Do your patients generally lean toward chemotherapy or abiraterone?
I have talked to my patients about abiraterone versus chemotherapy and, so far, they have leaned toward abiraterone. A lot of patients want to avoid chemotherapy; I have had patients who have had heart failure and I didn’t think abiraterone would be safe [for them]. Therefore, they went on to receive chemotherapy.
Where do you see the greatest unmet need in castration-sensitive prostate cancer?
It is a cure. We are hoping people live longer, but invariably they relapse and eventually succumb to their disease. I do think it’s possible that we may have combinations for upfront metastatic disease that eliminate the cancer like we do for testicular cancer, for example, which we can cure with chemotherapy for metastatic disease. However, we are not there yet, and I’m not sure we are going to get there with just chemotherapy or these hormonal treatments.
Going forward, what is your advice to community oncologists treating patients with castration-sensitive prostate cancer?
My advice to community oncologists is to have a conversation with patients and give them their options.

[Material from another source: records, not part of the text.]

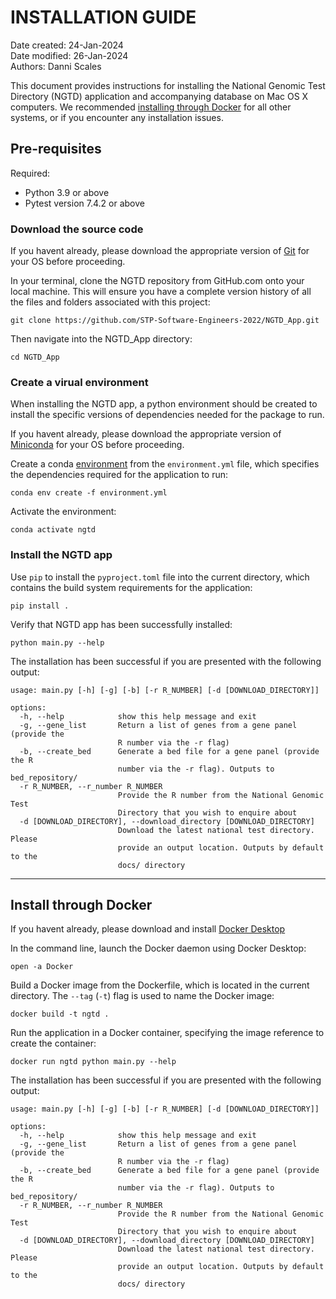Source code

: # INSTALLATION GUIDE
Date created: 24-Jan-2024  
Date modified: 26-Jan-2024  
Authors: Danni Scales  

This document provides instructions for installing the National Genomic Test Directory (NGTD) application and accompanying database on Mac OS X computers. We recommended [installing through Docker](#install-through-docker) for all other systems, or if you encounter any installation issues.

## Pre-requisites
Required:
  - Python 3.9 or above
  - Pytest version 7.4.2 or above 

### Download the source code
If you havent already, please download the appropriate version of [Git](https://git-scm.com/book/en/v2/Getting-Started-Installing-Git) for your OS before proceeding.

In your terminal, clone the NGTD repository from GitHub.com onto your local machine. This will ensure you have a complete version history of all the files and folders associated with this project:
```
git clone https://github.com/STP-Software-Engineers-2022/NGTD_App.git
```
Then navigate into the NGTD_App directory:
```
cd NGTD_App
```

### Create a virual environment
When installing the NGTD app, a python environment should be created to install the specific versions of dependencies needed for the package to run.

If you havent already, please download the appropriate version of [Miniconda](https://docs.conda.io/projects/miniconda/en/latest/) for your OS before proceeding.

Create a conda [environment](https://conda.io/projects/conda/en/latest/user-guide/tasks/manage-environments.html#activating-an-environment) from the ```environment.yml``` file, which specifies the dependencies required for the application to run: 
```
conda env create -f environment.yml
```

Activate the environment:
```
conda activate ngtd
```

### Install the NGTD app
Use ```pip``` to install the ```pyproject.toml``` file into the current directory, which contains the build system requirements for the application:
```
pip install .
```
Verify that NGTD app has been successfully installed:
```
python main.py --help
```
The installation has been successful if you are presented with the following output:
```
usage: main.py [-h] [-g] [-b] [-r R_NUMBER] [-d [DOWNLOAD_DIRECTORY]]

options:
  -h, --help            show this help message and exit
  -g, --gene_list       Return a list of genes from a gene panel (provide the
                        R number via the -r flag)
  -b, --create_bed      Generate a bed file for a gene panel (provide the R
                        number via the -r flag). Outputs to bed_repository/
  -r R_NUMBER, --r_number R_NUMBER
                        Provide the R number from the National Genomic Test
                        Directory that you wish to enquire about
  -d [DOWNLOAD_DIRECTORY], --download_directory [DOWNLOAD_DIRECTORY]
                        Download the latest national test directory. Please
                        provide an output location. Outputs by default to the
                        docs/ directory
```
---
## Install through Docker
If you havent already, please download and install [Docker Desktop](https://www.docker.com/products/docker-desktop/) 

In the command line, launch the Docker daemon using Docker Desktop:
```
open -a Docker
```

Build a Docker image from the Dockerfile, which is located in the current directory. The ```--tag``` (```-t```) flag is used to name the Docker image: 
```
docker build -t ngtd .
```

Run the application in a Docker container, specifying the image reference to create the container:
```
docker run ngtd python main.py --help
```
The installation has been successful if you are presented with the following output:
```
usage: main.py [-h] [-g] [-b] [-r R_NUMBER] [-d [DOWNLOAD_DIRECTORY]]

options:
  -h, --help            show this help message and exit
  -g, --gene_list       Return a list of genes from a gene panel (provide the
                        R number via the -r flag)
  -b, --create_bed      Generate a bed file for a gene panel (provide the R
                        number via the -r flag). Outputs to bed_repository/
  -r R_NUMBER, --r_number R_NUMBER
                        Provide the R number from the National Genomic Test
                        Directory that you wish to enquire about
  -d [DOWNLOAD_DIRECTORY], --download_directory [DOWNLOAD_DIRECTORY]
                        Download the latest national test directory. Please
                        provide an output location. Outputs by default to the
                        docs/ directory
```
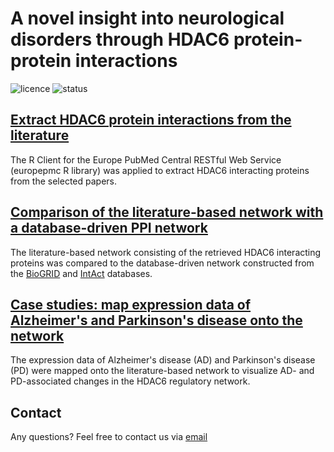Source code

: # A novel insight into neurological disorders through HDAC6 protein-protein interactions
![licence](https://badgen.net/badge/Licence/MIT/purple)
![status](https://badgen.net/badge/Status/Complete/green)

## [Extract HDAC6 protein interactions from the literature](https://github.com/jarnokoetsier/HDAC6Network/tree/main/ExtractInteractions)
The R Client for the Europe PubMed Central RESTful Web Service (europepmc R library) was applied to extract HDAC6 interacting proteins from the selected papers.

## [Comparison of the literature-based network with a database-driven PPI network](https://github.com/jarnokoetsier/HDAC6Network/tree/main/ComparisonWithDatabasePPI)
The literature-based network consisting of the retrieved HDAC6 interacting proteins was compared to the database-driven network constructed from the [BioGRID](https://thebiogrid.org/) and [IntAct](https://www.ebi.ac.uk/intact/home) databases.

## [Case studies: map expression data of Alzheimer's and Parkinson's disease onto the network](https://github.com/jarnokoetsier/HDAC6Network/tree/main/CaseStudies)
The expression data of Alzheimer's disease (AD) and Parkinson's disease (PD) were mapped onto the literature-based network to visualize AD- and PD-associated changes in the HDAC6 regulatory network.

## Contact
Any questions? Feel free to contact us via [email](mailto:jarno.koetsier@maastrichtuniversity.nl)
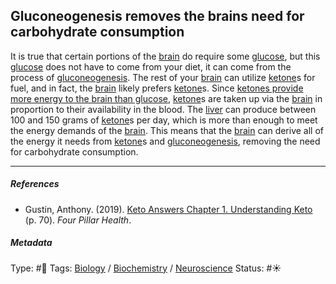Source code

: ## Gluconeogenesis removes the brains need for carbohydrate consumption

It is true that certain portions of the [brain](Brain.md) do require some [glucose](), but this [glucose]() does not have to come from your diet, it can come from the process of [gluconeogenesis](Gluconeogenesis.md). The rest of your [brain](Brain.md) can utilize [ketone](Ketone.md)s for fuel, and in fact, the [brain](Brain.md) likely prefers [ketone](Ketone.md)s. Since [ketones provide more energy to the brain than glucose](Ketones%20provide%20more%20energy%20to%20the%20brain%20than%20glucose.md), [ketone](Ketone.md)s are taken up via the [brain](Brain.md) in proportion to their availability in the blood. The [liver]() can produce between 100 and 150 grams of [ketone](Ketone.md)s per day, which is more than enough to meet the energy demands of the [brain](Brain.md). This means that the [brain](Brain.md) can derive all of the energy it needs from [ketone](Ketone.md)s and [gluconeogenesis](Gluconeogenesis.md), removing the need for carbohydrate consumption. 

---

##### References

* Gustin, Anthony. (2019). [Keto Answers Chapter 1. Understanding Keto](Keto%20Answers%20Chapter%201.%20Understanding%20Keto.md) (p. 70). *Four Pillar Health*.

##### Metadata

Type: #🔴 
Tags: [Biology]() / [Biochemistry](Biochemistry.md) / [Neuroscience](Neuroscience.md) 
Status: #☀️ 
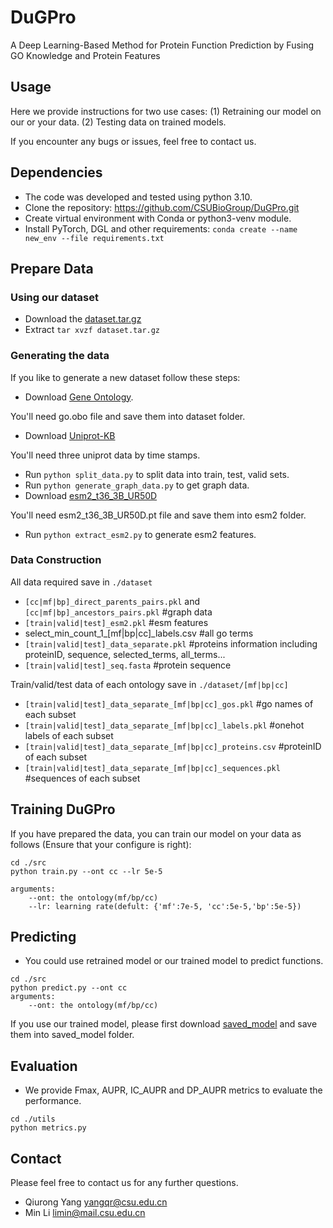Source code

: # DuGPro
A Deep Learning-Based Method for Protein Function Prediction by Fusing GO Knowledge and Protein Features

## Usage
Here we provide instructions for two use cases: (1) Retraining our model on our or your data. (2) Testing data on trained models.

If you encounter any bugs or issues, feel free to contact us.

## Dependencies
* The code was developed and tested using python 3.10.
* Clone the repository: https://github.com/CSUBioGroup/DuGPro.git
* Create virtual environment with Conda or python3-venv module.
* Install PyTorch, DGL and other requirements: ``` conda create --name new_env --file requirements.txt ```

## Prepare Data
### Using our dataset
* Download the [dataset.tar.gz](https://drive.google.com/uc?export=download&id=1t7bwxzmY1zF0IE0CnJp3igw7ISmZ_456)
* Extract ```tar xvzf dataset.tar.gz```

### Generating the data
If you like to generate a new dataset follow these steps:
* Download [Gene Ontology](https://geneontology.org/docs/download-ontology/).

You'll need go.obo file and save them into dataset folder.
* Download [Uniprot-KB](https://ftp.uniprot.org/pub/databases/uniprot/previous_releases)

You'll need three uniprot data by time stamps.
* Run ```python split_data.py``` to split data into train, test, valid sets.
* Run ```python generate_graph_data.py``` to get graph data.
* Download [esm2_t36_3B_UR50D](https://dl.fbaipublicfiles.com/fair-esm/models/esm2_t36_3B_UR50D.pt)

You'll need esm2_t36_3B_UR50D.pt file and save them into esm2 folder.
* Run ```python extract_esm2.py``` to generate esm2 features.

### Data Construction
All data required save in ```./dataset```
* `[cc|mf|bp]_direct_parents_pairs.pkl` and `[cc|mf|bp]_ancestors_pairs.pkl`  #graph data
* `[train|valid|test]_esm2.pkl`  #esm features
* select_min_count_1_[mf|bp|cc]_labels.csv  #all go terms
* `[train|valid|test]_data_separate.pkl` #proteins information including proteinID, sequence, selected_terms, all_terms...
* `[train|valid|test]_seq.fasta`  #protein sequence

Train/valid/test data of each ontology save in ```./dataset/[mf|bp|cc]```
* `[train|valid|test]_data_separate_[mf|bp|cc]_gos.pkl`  #go names of each subset
* `[train|valid|test]_data_separate_[mf|bp|cc]_labels.pkl`  #onehot labels of each subset
* `[train|valid|test]_data_separate_[mf|bp|cc]_proteins.csv`  #proteinID of each subset
* `[train|valid|test]_data_separate_[mf|bp|cc]_sequences.pkl`  #sequences of each subset

## Training DuGPro
If you have prepared the data, you can train our model on your data as follows (Ensure that your configure is right):
```
cd ./src
python train.py --ont cc --lr 5e-5

arguments:
    --ont: the ontology(mf/bp/cc)
    --lr: learning rate(defult: {'mf':7e-5, 'cc':5e-5,'bp':5e-5})
```

## Predicting
* You could use retrained model or our trained model to predict functions.
```
cd ./src
python predict.py --ont cc
arguments:
    --ont: the ontology(mf/bp/cc)
```
If you use our trained model, please first download [saved_model](https://drive.google.com/uc?export=download&id=1wmHozZd7iDDgoOaHwkOwR8RAz1) and save them into saved_model folder.

## Evaluation
* We provide Fmax, AUPR, IC_AUPR and DP_AUPR metrics to evaluate the performance. 
```
cd ./utils
python metrics.py
```

## Contact
Please feel free to contact us for any further questions.
* Qiurong Yang yangqr@csu.edu.cn
* Min Li limin@mail.csu.edu.cn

Interpret the STAMPEDE study carefully since it did include nonmetastatic CRPC as well as metastatic patients. Think about the patient’s comorbidities and financial situation, and help them decide what the best treatment option is there for them.
Is there research you are currently working on that you would like to highlight?
I am continuing to do immunotherapy research in metastatic castration-resistant disease. We have continued to enroll patients to the study we have available and seen some outstanding responses. This is with pembrolizumab (Keytruda) added to enzalutamide (Xtandi) for mCRPC that is progressing on enzalutamide.
What are the biggest challenges in enrolling these patients?
The challenges to enrolling patients depends on the trial. We have ones where it doesn’t matter what treatments they have received in the past, and they can get on [the trial]. We have others where you have to biopsy a metastatic deposit. In prostate cancer, a lot of the bone metastases can’t be biopsied so that has been a big hurdle for my study. There are studies now looking at DNA-repair defects, and only one-quarter of patients have those, so you can see in those studies how we are narrowing the pool.
- Fizaxi K, Tran N, Fein LE, et al; the LATITUDE investigators. LATITUDE: A phase 3 double-blind, randomized trial of androgen deprivation therapy (ADT) with abiraterone acetate (AA) plus prednisone (P) or placebos (PBOs) in newly diagnosed high-risk metastatic hormone-naïve prostate cancer (mHNPC) patients (pts). J Clin Oncol. 2017;35 (suppl; abstr LBA3).
- James ND, DeBono JS, Spears MR, et al. Adding abiraterone for men with high-risk prostate cancer (PCa) starting long-term androgen deprivation therapy (ADT): Survival results from STAMPEDE (NCT00268476). J Clin Oncol. 2017;35 (suppl; abstr LBA5003).